# [Extracted entries]
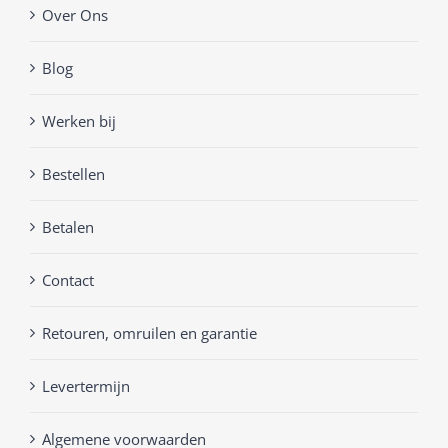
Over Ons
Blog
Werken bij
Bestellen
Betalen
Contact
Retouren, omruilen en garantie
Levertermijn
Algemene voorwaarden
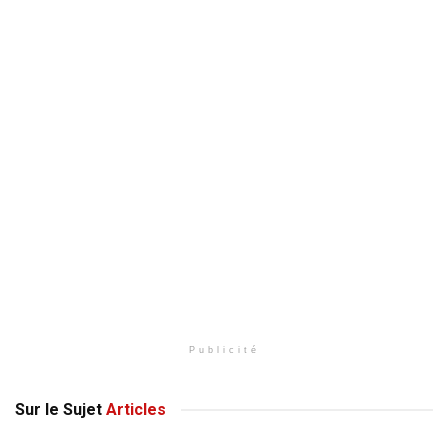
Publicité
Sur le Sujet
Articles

---

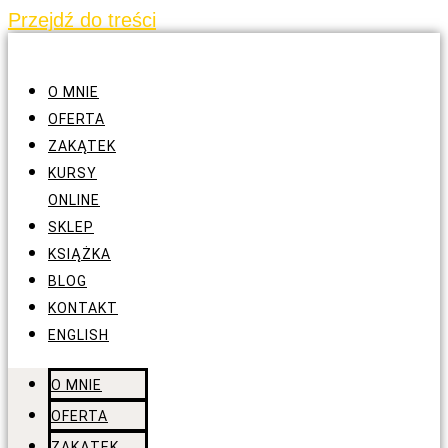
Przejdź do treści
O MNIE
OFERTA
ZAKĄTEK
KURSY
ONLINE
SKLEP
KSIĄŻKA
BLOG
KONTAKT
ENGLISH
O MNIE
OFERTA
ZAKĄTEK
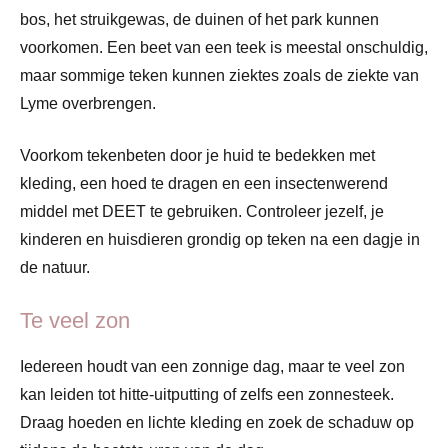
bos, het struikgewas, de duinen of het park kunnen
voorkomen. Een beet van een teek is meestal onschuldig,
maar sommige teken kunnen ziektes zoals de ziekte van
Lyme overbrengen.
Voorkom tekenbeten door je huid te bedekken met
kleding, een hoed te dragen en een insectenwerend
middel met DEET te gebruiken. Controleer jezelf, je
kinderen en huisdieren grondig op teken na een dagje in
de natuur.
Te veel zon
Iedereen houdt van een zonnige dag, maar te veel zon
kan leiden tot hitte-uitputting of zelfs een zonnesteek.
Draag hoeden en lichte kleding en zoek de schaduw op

# [Work to be completed]
The range runs from the line above containing "kinderen en huisdieren" to the line containing "Draag hoeden en", inclusive. Restate those lines word for word and no others.

# [Answer section]
kinderen en huisdieren grondig op teken na een dagje in
de natuur.
Te veel zon
Iedereen houdt van een zonnige dag, maar te veel zon
kan leiden tot hitte-uitputting of zelfs een zonnesteek.
Draag hoeden en lichte kleding en zoek de schaduw op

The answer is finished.